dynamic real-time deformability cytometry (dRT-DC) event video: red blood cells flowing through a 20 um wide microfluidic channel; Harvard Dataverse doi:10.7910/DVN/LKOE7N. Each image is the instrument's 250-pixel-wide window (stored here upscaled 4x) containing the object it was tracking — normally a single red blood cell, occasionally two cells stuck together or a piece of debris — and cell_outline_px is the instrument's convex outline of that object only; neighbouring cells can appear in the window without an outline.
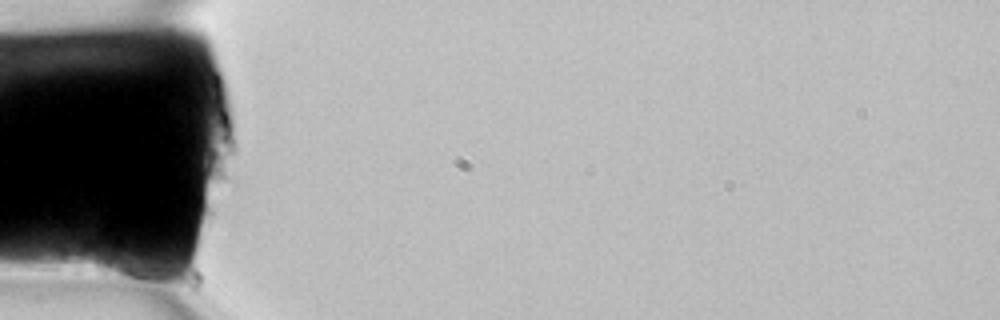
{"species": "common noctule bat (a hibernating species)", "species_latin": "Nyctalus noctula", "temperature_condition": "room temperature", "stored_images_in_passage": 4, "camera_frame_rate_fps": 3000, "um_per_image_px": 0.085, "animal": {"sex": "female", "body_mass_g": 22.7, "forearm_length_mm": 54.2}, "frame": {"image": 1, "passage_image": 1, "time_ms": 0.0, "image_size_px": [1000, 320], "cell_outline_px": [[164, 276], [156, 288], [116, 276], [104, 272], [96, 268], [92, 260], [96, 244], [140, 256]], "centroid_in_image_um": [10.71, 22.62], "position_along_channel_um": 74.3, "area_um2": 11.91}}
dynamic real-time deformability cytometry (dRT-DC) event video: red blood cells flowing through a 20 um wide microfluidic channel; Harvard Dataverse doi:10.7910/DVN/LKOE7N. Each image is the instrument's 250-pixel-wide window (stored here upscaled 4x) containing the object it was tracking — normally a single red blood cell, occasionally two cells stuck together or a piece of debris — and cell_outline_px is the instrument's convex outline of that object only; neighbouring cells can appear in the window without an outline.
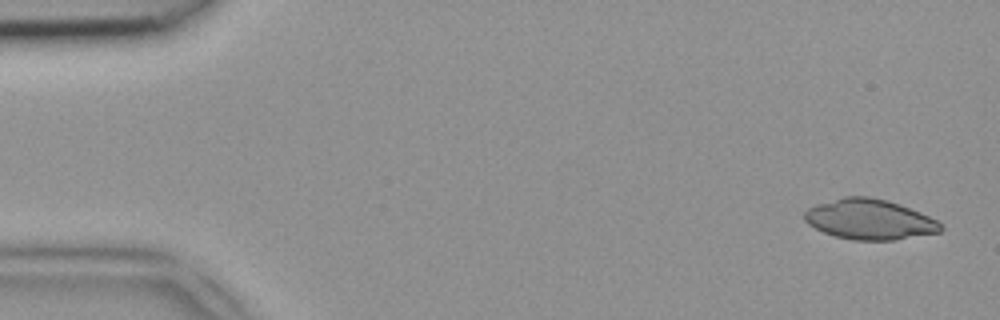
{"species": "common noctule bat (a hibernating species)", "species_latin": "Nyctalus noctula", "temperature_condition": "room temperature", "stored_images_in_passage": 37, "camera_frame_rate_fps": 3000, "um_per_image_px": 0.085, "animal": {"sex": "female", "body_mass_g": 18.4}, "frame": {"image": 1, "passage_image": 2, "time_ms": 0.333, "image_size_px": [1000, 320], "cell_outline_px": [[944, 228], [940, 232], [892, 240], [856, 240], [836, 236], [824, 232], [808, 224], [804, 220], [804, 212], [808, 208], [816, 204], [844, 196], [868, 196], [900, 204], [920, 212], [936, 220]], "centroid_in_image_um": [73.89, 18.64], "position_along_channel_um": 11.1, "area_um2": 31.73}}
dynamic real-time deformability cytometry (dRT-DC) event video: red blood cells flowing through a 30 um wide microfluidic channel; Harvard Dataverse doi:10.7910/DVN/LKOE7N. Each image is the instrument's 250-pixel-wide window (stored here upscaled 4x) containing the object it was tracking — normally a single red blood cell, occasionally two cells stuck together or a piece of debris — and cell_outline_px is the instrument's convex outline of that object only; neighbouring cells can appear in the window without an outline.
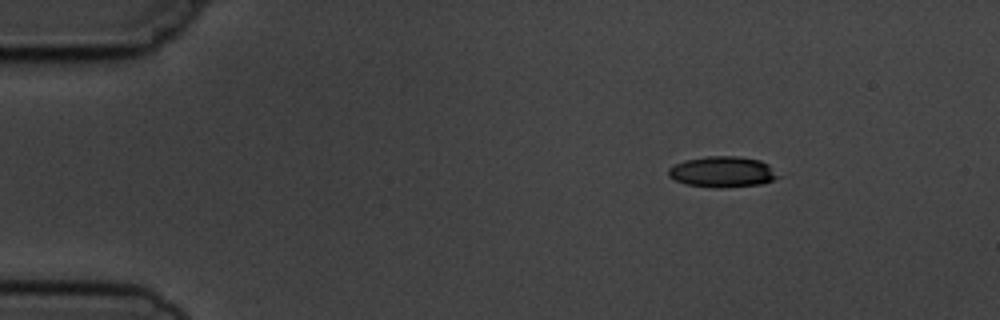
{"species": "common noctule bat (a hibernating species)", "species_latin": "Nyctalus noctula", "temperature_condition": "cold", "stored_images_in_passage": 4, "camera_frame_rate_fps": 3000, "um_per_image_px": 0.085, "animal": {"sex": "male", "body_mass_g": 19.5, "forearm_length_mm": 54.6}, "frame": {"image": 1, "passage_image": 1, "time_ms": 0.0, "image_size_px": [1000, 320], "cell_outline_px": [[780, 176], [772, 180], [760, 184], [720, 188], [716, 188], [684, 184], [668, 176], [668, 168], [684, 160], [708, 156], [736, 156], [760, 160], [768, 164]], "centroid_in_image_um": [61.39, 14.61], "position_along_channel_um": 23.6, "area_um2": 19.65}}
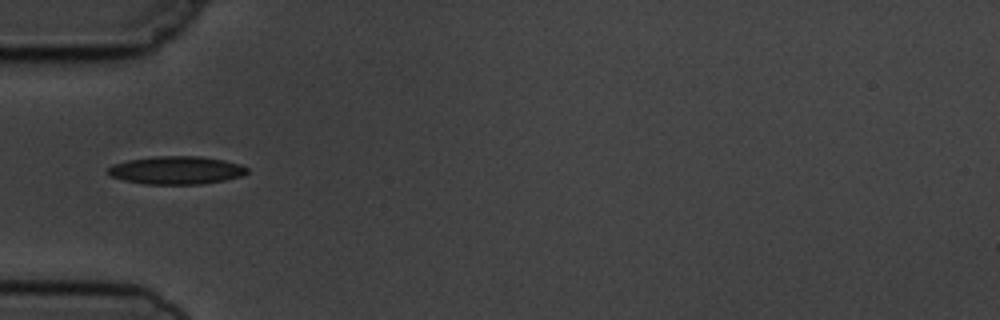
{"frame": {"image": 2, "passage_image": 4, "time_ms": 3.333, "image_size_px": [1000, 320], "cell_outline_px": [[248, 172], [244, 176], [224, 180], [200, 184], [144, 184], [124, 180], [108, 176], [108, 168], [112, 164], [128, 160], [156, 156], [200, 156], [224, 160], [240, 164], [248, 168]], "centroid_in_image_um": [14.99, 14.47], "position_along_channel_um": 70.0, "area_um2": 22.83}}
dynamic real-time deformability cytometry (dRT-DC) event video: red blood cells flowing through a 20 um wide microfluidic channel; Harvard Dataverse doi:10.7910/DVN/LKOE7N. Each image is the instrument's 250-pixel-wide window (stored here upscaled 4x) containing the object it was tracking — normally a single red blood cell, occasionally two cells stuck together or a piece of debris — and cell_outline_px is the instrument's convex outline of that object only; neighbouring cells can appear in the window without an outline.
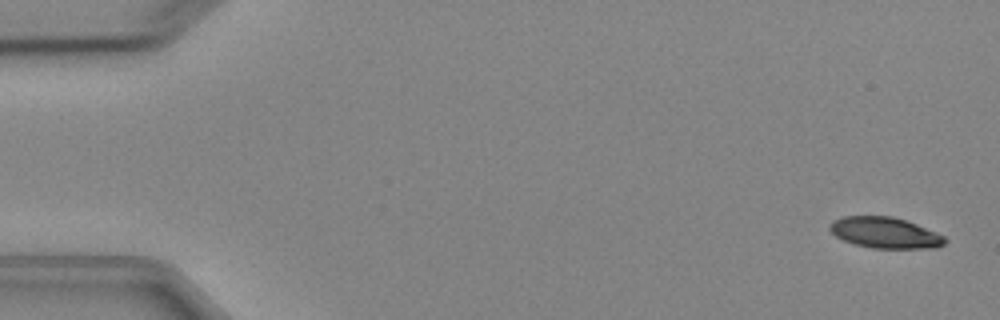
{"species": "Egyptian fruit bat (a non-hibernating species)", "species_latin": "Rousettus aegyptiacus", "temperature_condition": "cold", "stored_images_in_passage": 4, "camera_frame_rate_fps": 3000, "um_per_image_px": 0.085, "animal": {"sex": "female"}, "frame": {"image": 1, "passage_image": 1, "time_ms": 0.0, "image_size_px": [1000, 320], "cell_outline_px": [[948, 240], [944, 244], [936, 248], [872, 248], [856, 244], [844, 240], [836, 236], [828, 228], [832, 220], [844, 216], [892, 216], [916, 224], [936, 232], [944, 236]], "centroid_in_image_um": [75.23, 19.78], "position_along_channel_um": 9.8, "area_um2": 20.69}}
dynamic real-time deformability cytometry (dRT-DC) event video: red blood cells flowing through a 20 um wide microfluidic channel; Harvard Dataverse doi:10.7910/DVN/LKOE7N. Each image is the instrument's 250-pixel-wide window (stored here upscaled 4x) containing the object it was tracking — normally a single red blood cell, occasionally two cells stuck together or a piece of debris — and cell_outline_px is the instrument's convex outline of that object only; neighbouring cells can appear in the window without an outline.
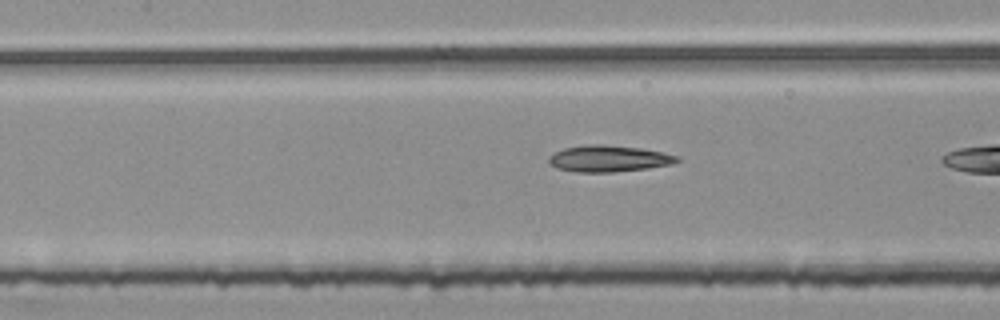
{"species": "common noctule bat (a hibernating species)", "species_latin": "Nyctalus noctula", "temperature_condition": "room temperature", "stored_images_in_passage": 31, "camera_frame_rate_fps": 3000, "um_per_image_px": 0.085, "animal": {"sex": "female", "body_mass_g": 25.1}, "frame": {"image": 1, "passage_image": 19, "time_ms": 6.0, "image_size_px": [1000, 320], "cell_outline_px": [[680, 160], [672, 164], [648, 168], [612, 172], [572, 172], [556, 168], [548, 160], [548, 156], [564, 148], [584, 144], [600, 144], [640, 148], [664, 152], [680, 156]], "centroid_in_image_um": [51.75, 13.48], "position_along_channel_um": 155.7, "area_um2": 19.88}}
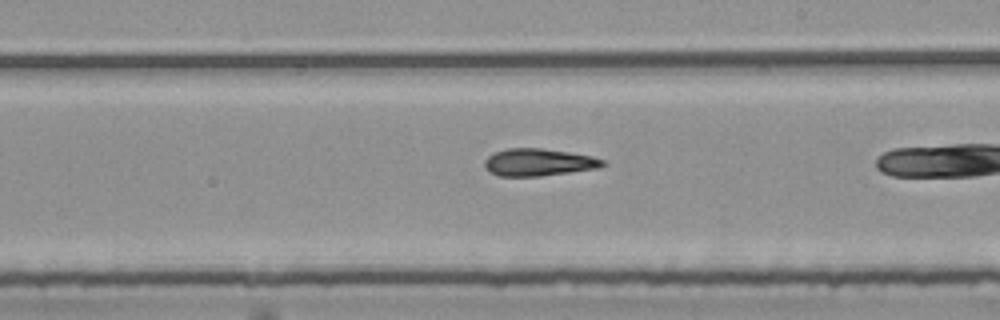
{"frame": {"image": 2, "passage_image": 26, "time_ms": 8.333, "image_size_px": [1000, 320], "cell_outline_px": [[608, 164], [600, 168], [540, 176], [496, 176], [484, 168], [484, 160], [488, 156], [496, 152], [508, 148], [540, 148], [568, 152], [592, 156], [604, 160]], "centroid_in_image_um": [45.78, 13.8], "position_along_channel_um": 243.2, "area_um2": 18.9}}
----
§ Task details: Copy the entries exactly. Leave out the images.

§ Task result:
dynamic real-time deformability cytometry (dRT-DC) event video: red blood cells flowing through a 20 um wide microfluidic channel; Harvard Dataverse doi:10.7910/DVN/LKOE7N. Each image is the instrument's 250-pixel-wide window (stored here upscaled 4x) containing the object it was tracking — normally a single red blood cell, occasionally two cells stuck together or a piece of debris — and cell_outline_px is the instrument's convex outline of that object only; neighbouring cells can appear in the window without an outline.
{"species": "common noctule bat (a hibernating species)", "species_latin": "Nyctalus noctula", "temperature_condition": "room temperature", "stored_images_in_passage": 4, "camera_frame_rate_fps": 3000, "um_per_image_px": 0.085, "animal": {"sex": "female", "body_mass_g": 22.7, "forearm_length_mm": 54.2}, "frame": {"image": 1, "passage_image": 1, "time_ms": 0.0, "image_size_px": [1000, 320], "cell_outline_px": [[164, 276], [156, 288], [116, 276], [104, 272], [96, 268], [92, 260], [96, 244], [140, 256]], "centroid_in_image_um": [10.71, 22.62], "position_along_channel_um": 74.3, "area_um2": 11.91}}
dynamic real-time deformability cytometry (dRT-DC) event video: red blood cells flowing through a 20 um wide microfluidic channel; Harvard Dataverse doi:10.7910/DVN/LKOE7N. Each image is the instrument's 250-pixel-wide window (stored here upscaled 4x) containing the object it was tracking — normally a single red blood cell, occasionally two cells stuck together or a piece of debris — and cell_outline_px is the instrument's convex outline of that object only; neighbouring cells can appear in the window without an outline.
{"species": "common noctule bat (a hibernating species)", "species_latin": "Nyctalus noctula", "temperature_condition": "room temperature", "stored_images_in_passage": 37, "camera_frame_rate_fps": 3000, "um_per_image_px": 0.085, "animal": {"sex": "female", "body_mass_g": 18.4}, "frame": {"image": 1, "passage_image": 2, "time_ms": 0.333, "image_size_px": [1000, 320], "cell_outline_px": [[944, 228], [940, 232], [892, 240], [856, 240], [836, 236], [824, 232], [808, 224], [804, 220], [804, 212], [808, 208], [816, 204], [844, 196], [868, 196], [900, 204], [920, 212], [936, 220]], "centroid_in_image_um": [73.89, 18.64], "position_along_channel_um": 11.1, "area_um2": 31.73}}
dynamic real-time deformability cytometry (dRT-DC) event video: red blood cells flowing through a 30 um wide microfluidic channel; Harvard Dataverse doi:10.7910/DVN/LKOE7N. Each image is the instrument's 250-pixel-wide window (stored here upscaled 4x) containing the object it was tracking — normally a single red blood cell, occasionally two cells stuck together or a piece of debris — and cell_outline_px is the instrument's convex outline of that object only; neighbouring cells can appear in the window without an outline.
{"species": "common noctule bat (a hibernating species)", "species_latin": "Nyctalus noctula", "temperature_condition": "cold", "stored_images_in_passage": 4, "camera_frame_rate_fps": 3000, "um_per_image_px": 0.085, "animal": {"sex": "male", "body_mass_g": 19.5, "forearm_length_mm": 54.6}, "frame": {"image": 1, "passage_image": 1, "time_ms": 0.0, "image_size_px": [1000, 320], "cell_outline_px": [[780, 176], [772, 180], [760, 184], [720, 188], [716, 188], [684, 184], [668, 176], [668, 168], [684, 160], [708, 156], [736, 156], [760, 160], [768, 164]], "centroid_in_image_um": [61.39, 14.61], "position_along_channel_um": 23.6, "area_um2": 19.65}}
{"frame": {"image": 2, "passage_image": 4, "time_ms": 3.333, "image_size_px": [1000, 320], "cell_outline_px": [[248, 172], [244, 176], [224, 180], [200, 184], [144, 184], [124, 180], [108, 176], [108, 168], [112, 164], [128, 160], [156, 156], [200, 156], [224, 160], [240, 164], [248, 168]], "centroid_in_image_um": [14.99, 14.47], "position_along_channel_um": 70.0, "area_um2": 22.83}}
dynamic real-time deformability cytometry (dRT-DC) event video: red blood cells flowing through a 20 um wide microfluidic channel; Harvard Dataverse doi:10.7910/DVN/LKOE7N. Each image is the instrument's 250-pixel-wide window (stored here upscaled 4x) containing the object it was tracking — normally a single red blood cell, occasionally two cells stuck together or a piece of debris — and cell_outline_px is the instrument's convex outline of that object only; neighbouring cells can appear in the window without an outline.
{"species": "Egyptian fruit bat (a non-hibernating species)", "species_latin": "Rousettus aegyptiacus", "temperature_condition": "cold", "stored_images_in_passage": 4, "camera_frame_rate_fps": 3000, "um_per_image_px": 0.085, "animal": {"sex": "female"}, "frame": {"image": 1, "passage_image": 1, "time_ms": 0.0, "image_size_px": [1000, 320], "cell_outline_px": [[948, 240], [944, 244], [936, 248], [872, 248], [856, 244], [844, 240], [836, 236], [828, 228], [832, 220], [844, 216], [892, 216], [916, 224], [936, 232], [944, 236]], "centroid_in_image_um": [75.23, 19.78], "position_along_channel_um": 9.8, "area_um2": 20.69}}
dynamic real-time deformability cytometry (dRT-DC) event video: red blood cells flowing through a 20 um wide microfluidic channel; Harvard Dataverse doi:10.7910/DVN/LKOE7N. Each image is the instrument's 250-pixel-wide window (stored here upscaled 4x) containing the object it was tracking — normally a single red blood cell, occasionally two cells stuck together or a piece of debris — and cell_outline_px is the instrument's convex outline of that object only; neighbouring cells can appear in the window without an outline.
{"species": "common noctule bat (a hibernating species)", "species_latin": "Nyctalus noctula", "temperature_condition": "room temperature", "stored_images_in_passage": 31, "camera_frame_rate_fps": 3000, "um_per_image_px": 0.085, "animal": {"sex": "female", "body_mass_g": 25.1}, "frame": {"image": 1, "passage_image": 19, "time_ms": 6.0, "image_size_px": [1000, 320], "cell_outline_px": [[680, 160], [672, 164], [648, 168], [612, 172], [572, 172], [556, 168], [548, 160], [548, 156], [564, 148], [584, 144], [600, 144], [640, 148], [664, 152], [680, 156]], "centroid_in_image_um": [51.75, 13.48], "position_along_channel_um": 155.7, "area_um2": 19.88}}
{"frame": {"image": 2, "passage_image": 26, "time_ms": 8.333, "image_size_px": [1000, 320], "cell_outline_px": [[608, 164], [600, 168], [540, 176], [496, 176], [484, 168], [484, 160], [488, 156], [496, 152], [508, 148], [540, 148], [568, 152], [592, 156], [604, 160]], "centroid_in_image_um": [45.78, 13.8], "position_along_channel_um": 243.2, "area_um2": 18.9}}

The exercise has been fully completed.